Watson's style is appropriately focused. Anecdotes, though, play their part. As does a modicum of metaphorical writing– the Overtura of the Grosse Fuge is described [p 257] as setting out its material in the same way that chapter headings in a book do. Other critics' and commentators' views are alluded to regularly and always illuminate. There are no photographs or images as such; but plenty of numbered examples in score. These are crisply reproduced and at a size that makes them easy to read. Footnotes appear on each page – often referencing relevant and at times revelatory (on Fidelio's (Christian) symbolism and pertinence to the chamber music, for example) primary sources.
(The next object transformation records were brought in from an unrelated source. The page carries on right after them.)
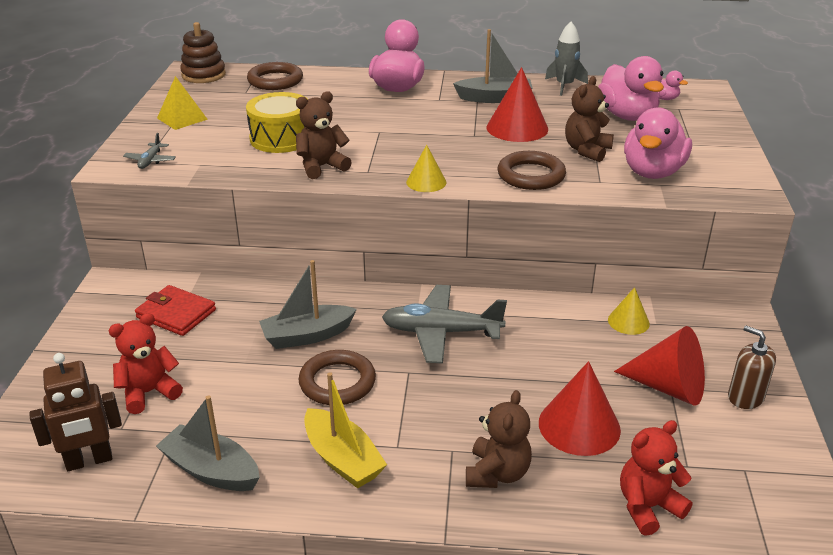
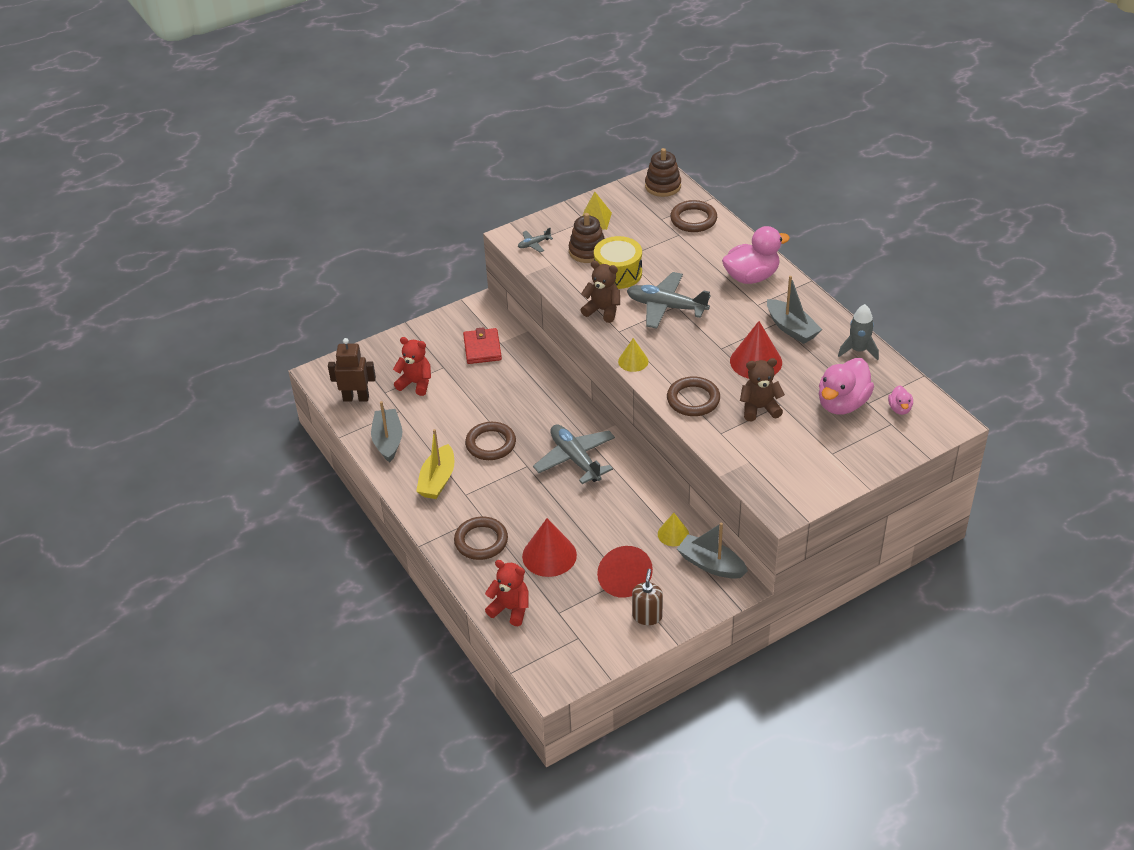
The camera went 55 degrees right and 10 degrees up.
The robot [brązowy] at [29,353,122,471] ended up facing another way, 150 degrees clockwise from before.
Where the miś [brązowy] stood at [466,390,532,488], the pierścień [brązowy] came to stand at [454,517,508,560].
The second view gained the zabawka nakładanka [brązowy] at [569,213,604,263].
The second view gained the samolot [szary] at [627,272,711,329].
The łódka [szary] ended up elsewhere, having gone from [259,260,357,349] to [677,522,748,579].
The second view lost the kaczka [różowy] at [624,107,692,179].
Beethoven's Chamber Music in Context, then, is an excellent, comprehensive, authoritative and extremely enjoyable study of a subject about which most readers are sure to emerge better informed for reading the book. Musicians, listeners and even those interested in artistic endeavor in general (there can be few bodies of creativity as distinguished, varied and life-affirming as the one considered here) will all find the book rewarding. It is expensive. But well worth the investment; likely to remain a standard for some long time.